Enter guilt. It’s hard to accept that we can be happy. But that’s the nature of life. Your grief can consume you or you can consume it. It’s a real sink or swim situation. And that’s not to say we have’t sunk our fair share of times. Hell, I prefer to sink all of November. Maybe one day I’ll put my big girl panties on and not be such a bitch baby about it but today is not that day. This week is not that week. This week I will miss my husband, I will miss the family that we co-created, I will have my pity party and eat my cake, too. I think I got some wires crossed there, who says you can’t combine cliche sayings?!

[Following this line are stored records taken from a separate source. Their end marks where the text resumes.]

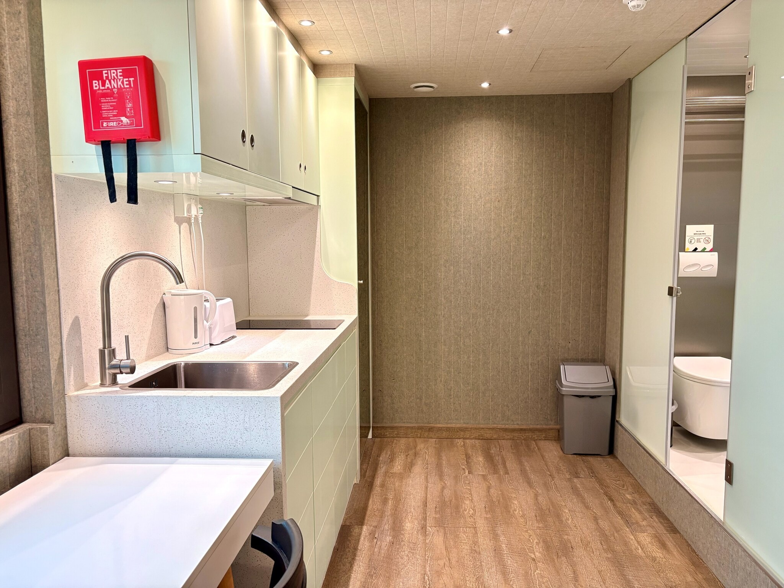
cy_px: 294
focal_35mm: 26
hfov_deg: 67.3
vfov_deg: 53.1
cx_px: 392
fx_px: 589
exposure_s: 1/50
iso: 160
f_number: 1.6
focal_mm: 5.96
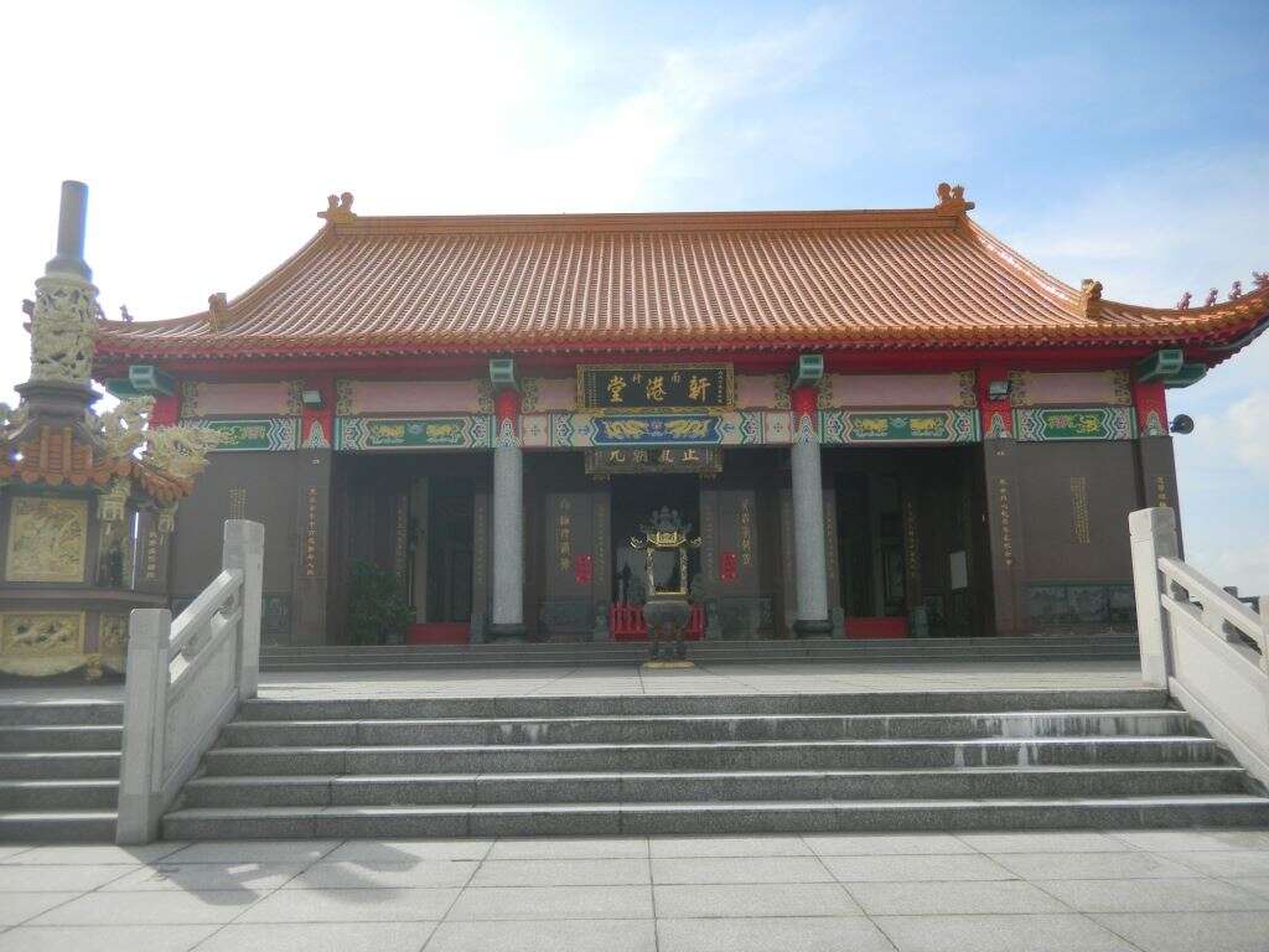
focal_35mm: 28
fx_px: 1026
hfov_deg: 63.4
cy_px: 476
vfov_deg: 49.7
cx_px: 634
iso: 80
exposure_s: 1/573
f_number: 3.9
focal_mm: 5
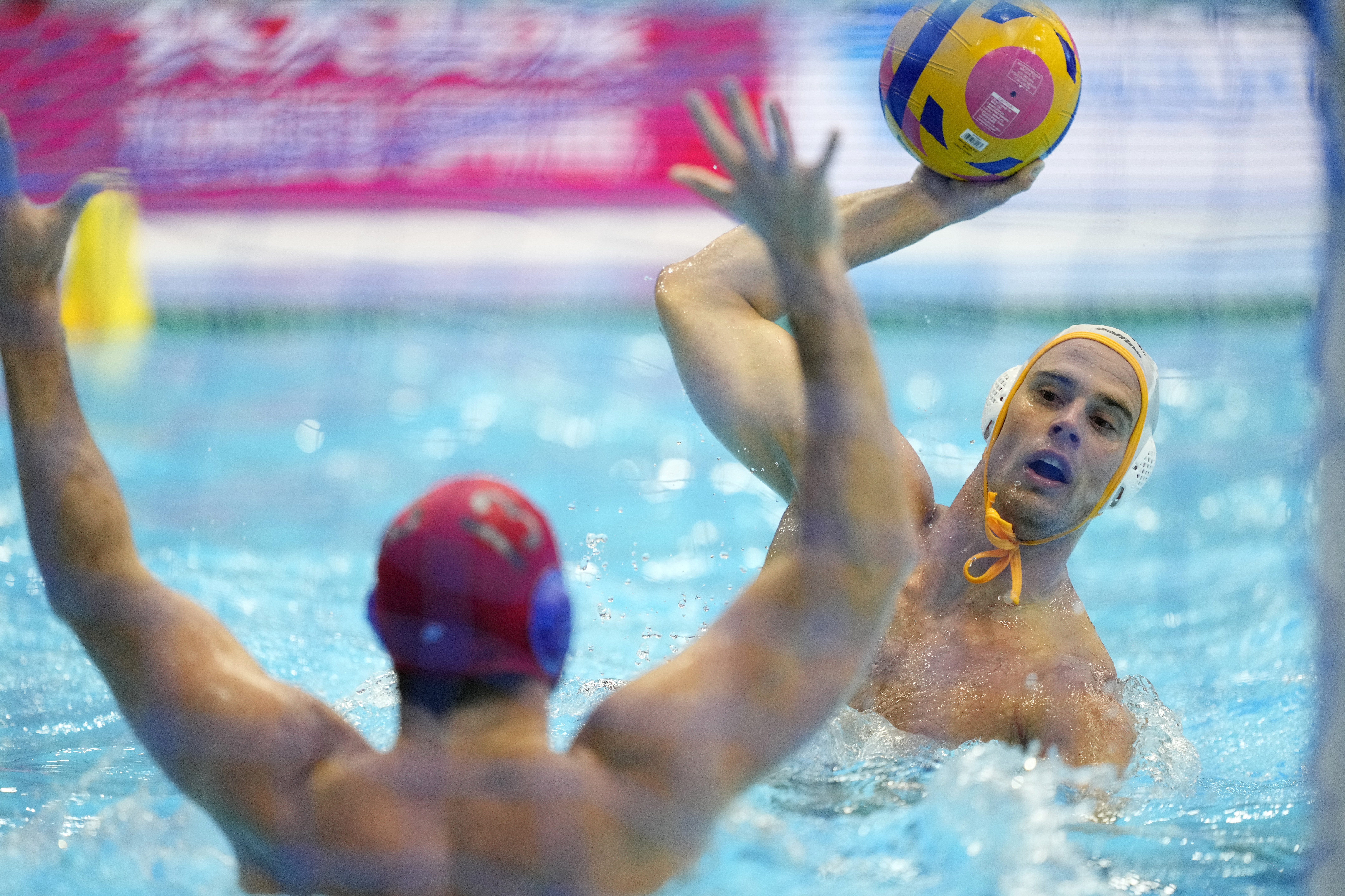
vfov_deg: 3.4
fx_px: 14943
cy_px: 448
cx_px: 672
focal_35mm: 400
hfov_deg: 5.2
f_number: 2.8
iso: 3200
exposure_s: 1/1600
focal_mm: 400
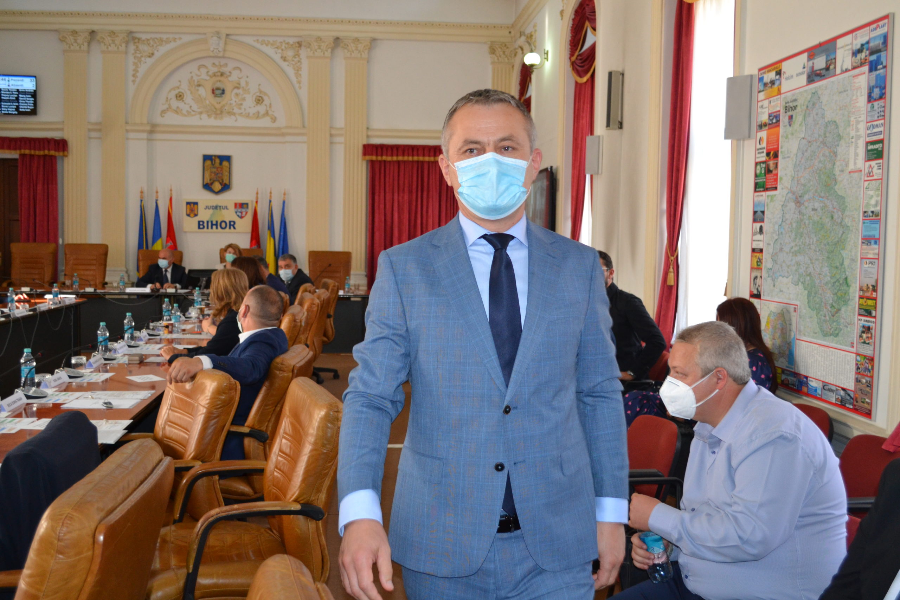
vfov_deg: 34.2
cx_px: 450
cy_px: 300
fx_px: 975
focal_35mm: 39
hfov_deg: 49.6
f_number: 4.2
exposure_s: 1/60
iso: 1000
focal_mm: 26
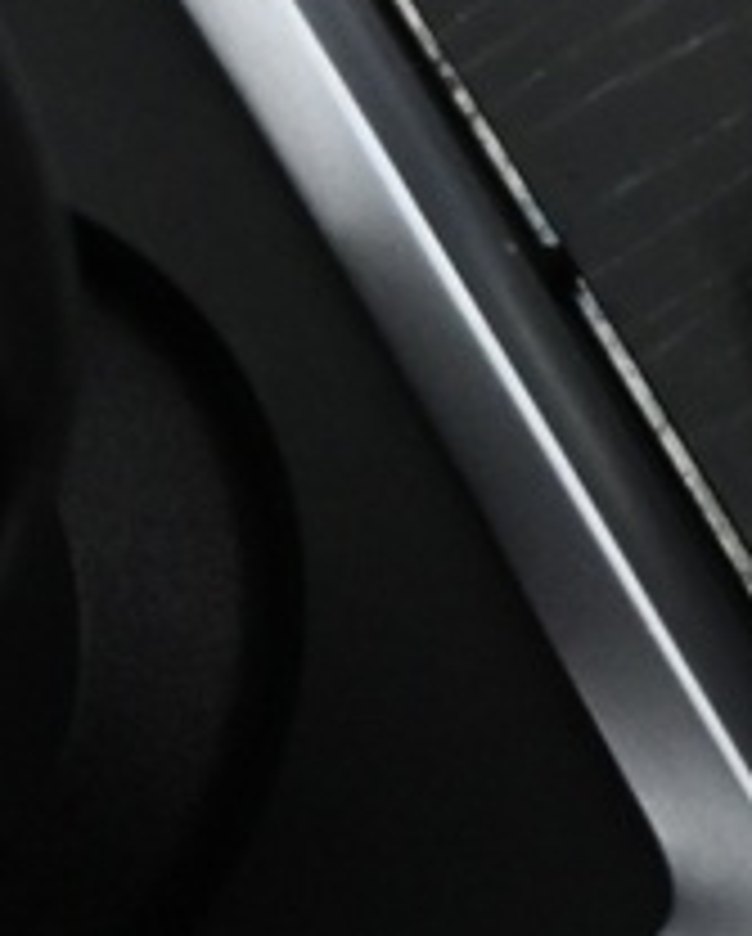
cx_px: 1621
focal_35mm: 246
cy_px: -878
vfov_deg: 7.5
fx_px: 6842
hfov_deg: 6.1
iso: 1600
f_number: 4
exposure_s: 1/20
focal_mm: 22.5
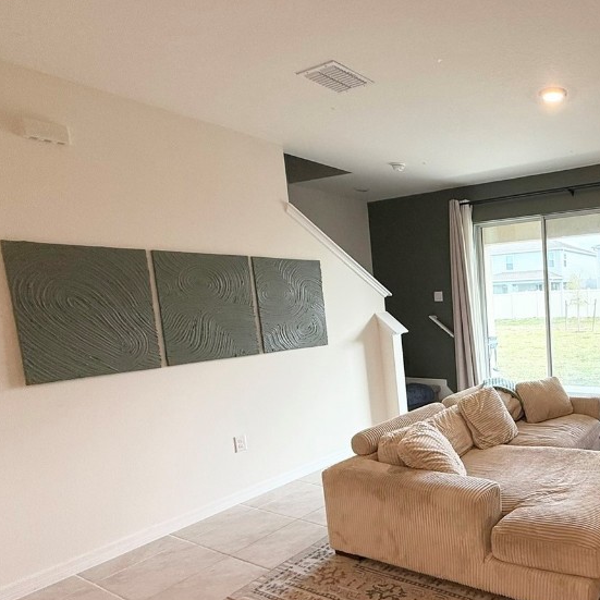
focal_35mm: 23
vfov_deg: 66.8
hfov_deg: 57.3
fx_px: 451
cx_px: 546
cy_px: 348
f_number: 2.2
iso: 125
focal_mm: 2.22
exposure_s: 1/120
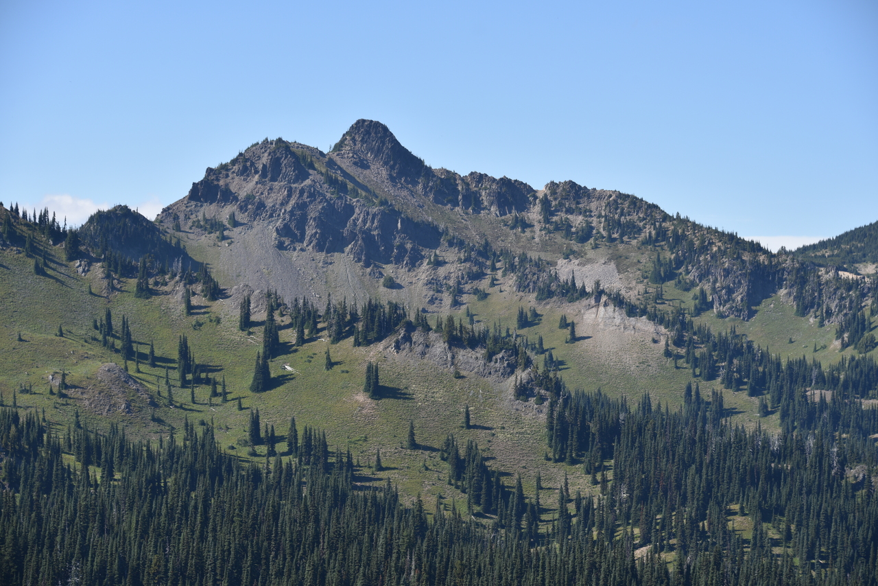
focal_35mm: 112
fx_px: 2732
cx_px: 439
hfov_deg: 18.3
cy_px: 293
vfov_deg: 12.2
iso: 100
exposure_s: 1/250
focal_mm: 112
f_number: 7.1
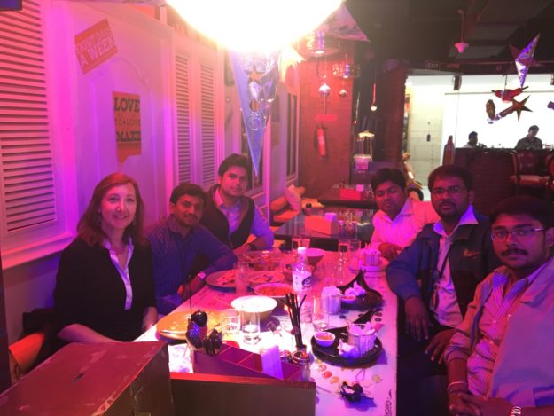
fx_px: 464
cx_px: 277
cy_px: 208
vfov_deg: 48.2
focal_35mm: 29
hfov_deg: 61.7
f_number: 2.2
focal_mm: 4.15
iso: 500
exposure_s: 1/17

The good news is I also know what a good place I am in. I feel good. Naturally. Because I have fought tooth and nail to find my happy again. I have tried so many different things to get to where I am today. I did the total grief phase, the hoe phase, the alcoholic phase (kinda coincided with the hoe phase), the pretend I’m in love with someone phase, the actual fall in love with someone phase followed by another grief phase for more reasons than one, and, finally, I am in a happy phase (present month excluded). And I am proud. I didn’t always make the best decisions, I didn’t always take the best care of myself but everything I did has lead me to where I am right now – happy children, job I love, best friends a girl could ask for, supportive family, independent, resilient, strong. (Again, present month excluded.)
I don’t know what’s next for JonesBoysMama and I don’t know that I’ll bring you along for what’s next. I do know that there will be plenty of laughter, lots of love and a sprinkling of mischief.